James Earl Coleman Jr. (born December 1, 1946) is an American attorney. He currently serves as the John S. Bradway Professor of Law and Director of the Center for Criminal Justice and Professional Responsibility at the Duke University School of Law. He was the primary member of the last defense team of serial killer Ted Bundy.

In 2006 he was appointed chair of a review committee regarding the 2006 Duke University lacrosse case. He has appeared on 60 Minutes, The Early Show, and other national broadcasts.

Coleman teaches Law at the Duke University School of Law, where he is also co-director of the Duke Law Wrongful Convictions Clinic and faculty advisor of the Innocence Project. In 2015 Coleman was honored with the Raeder-Taslitz Award from the American Bar Association’s Criminal Justice Section. In 2022, Coleman was named the 2022 Lemkin Rule of Law Guardian by the Bolch Judicial Institute at Duke Law School.

==Education and early career==
Coleman was born in Charlotte, North Carolina in 1946. After graduating from a local public school in 1965, he attended a post-graduate year at Phillips Exeter Academy. He went on to attend Harvard University and Columbia Law School. Coleman clerked for the United States District Court for the Eastern District of Michigan.

After a year of private practice in New York, Coleman spent the next 15 years at the Washington, D.C. law firm of Wilmer Cutler and Pickering, the last 12 as a partner. Coleman also served as chief counsel for the U.S. House Committee on Standards of Official Conduct (Ethics Committee), and as deputy general counsel for the U.S. Department of Education.

==Bundy litigation==
In 1986, Coleman and his associate, Polly Nelson, joined the defense team of serial killer Ted Bundy.
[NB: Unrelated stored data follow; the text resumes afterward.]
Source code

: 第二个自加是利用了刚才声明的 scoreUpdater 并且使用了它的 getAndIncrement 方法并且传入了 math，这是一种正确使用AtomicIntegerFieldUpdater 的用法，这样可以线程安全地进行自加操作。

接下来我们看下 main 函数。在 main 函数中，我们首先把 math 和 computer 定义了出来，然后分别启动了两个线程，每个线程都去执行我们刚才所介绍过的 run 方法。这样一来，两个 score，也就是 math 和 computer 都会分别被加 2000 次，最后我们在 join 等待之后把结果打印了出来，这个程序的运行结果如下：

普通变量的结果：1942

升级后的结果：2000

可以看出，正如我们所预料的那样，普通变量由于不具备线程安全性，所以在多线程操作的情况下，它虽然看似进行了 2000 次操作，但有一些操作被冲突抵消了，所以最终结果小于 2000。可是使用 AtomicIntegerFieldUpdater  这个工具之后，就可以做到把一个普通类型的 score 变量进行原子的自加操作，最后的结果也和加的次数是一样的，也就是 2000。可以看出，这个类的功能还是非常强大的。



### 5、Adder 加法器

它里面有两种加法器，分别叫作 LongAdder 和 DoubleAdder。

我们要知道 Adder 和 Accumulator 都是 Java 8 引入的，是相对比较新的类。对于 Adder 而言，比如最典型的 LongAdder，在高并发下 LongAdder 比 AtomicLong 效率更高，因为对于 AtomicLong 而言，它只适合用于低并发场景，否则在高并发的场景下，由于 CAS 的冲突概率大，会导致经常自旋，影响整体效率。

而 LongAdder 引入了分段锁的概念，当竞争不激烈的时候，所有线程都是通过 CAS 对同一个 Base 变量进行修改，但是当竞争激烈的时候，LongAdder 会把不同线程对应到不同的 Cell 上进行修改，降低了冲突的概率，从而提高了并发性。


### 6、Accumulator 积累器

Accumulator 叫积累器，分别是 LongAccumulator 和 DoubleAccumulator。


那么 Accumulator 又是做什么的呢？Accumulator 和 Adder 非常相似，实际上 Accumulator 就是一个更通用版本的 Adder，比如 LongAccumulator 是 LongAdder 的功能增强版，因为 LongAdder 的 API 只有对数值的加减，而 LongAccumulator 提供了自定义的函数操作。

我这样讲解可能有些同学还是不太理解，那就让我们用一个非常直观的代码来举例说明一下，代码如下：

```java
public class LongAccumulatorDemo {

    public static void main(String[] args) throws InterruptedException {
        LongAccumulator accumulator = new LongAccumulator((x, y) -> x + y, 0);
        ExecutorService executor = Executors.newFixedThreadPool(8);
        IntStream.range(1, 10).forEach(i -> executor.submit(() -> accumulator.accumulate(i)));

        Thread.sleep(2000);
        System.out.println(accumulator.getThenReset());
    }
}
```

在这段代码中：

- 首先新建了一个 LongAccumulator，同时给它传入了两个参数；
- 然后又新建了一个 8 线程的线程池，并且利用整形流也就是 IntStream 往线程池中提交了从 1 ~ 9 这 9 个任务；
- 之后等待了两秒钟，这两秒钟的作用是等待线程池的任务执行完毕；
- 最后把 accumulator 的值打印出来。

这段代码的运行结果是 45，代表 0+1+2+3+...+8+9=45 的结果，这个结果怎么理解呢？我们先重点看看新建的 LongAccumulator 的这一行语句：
They were able to secure three stays before Bundy was finally executed on January 24, 1989. Coleman was featured in the Netflix series Conversations with a Killer: The Ted Bundy Tapes and the Amazon Prime Video series Ted Bundy: Falling for a Killer.

==Duke lacrosse==
In 2006, Duke University president Richard H. Brodhead appointed Coleman to chair one of five investigative committees formed in the wake of the Duke lacrosse case. The ad-hoc lacrosse review committee assessed the university's lacrosse team's culture, amid rape allegations, to determine whether the team's actions formed a pattern. Coleman stated that they would examine the team's conduct during the previous five years, across a three week period, before submitting a report. The Coleman report surmised that the players who had been charged "treated Duke staffers with respect... and had no record of sexist, racist, or other forms of anti-social behavior."

In interviews with 60 Minutes and CBS, and in an article he wrote for the Huffington Post, Coleman voiced his concerns about the justice system on display throughout the Duke lacrosse case.

Coleman said that former district attorney Mike Nifong had committed serious prosecutorial misconduct, and if defendants were convicted, there "would be a basis to have the conviction overturned based on his conduct."

==Wrongful convictions==
As a professor at the Duke University School of Law, Coleman is the co-director of the Wrongful Convictions Clinic and the faculty advisor for the Innocence Project. Both programs work to exonerate wrongfully convicted inmates primarily in North Carolina. In recent years Coleman and the Wrongful Convictions Clinic have succeeded in exonerating former inmates including LaMonte Armstrong and Shawn Massey.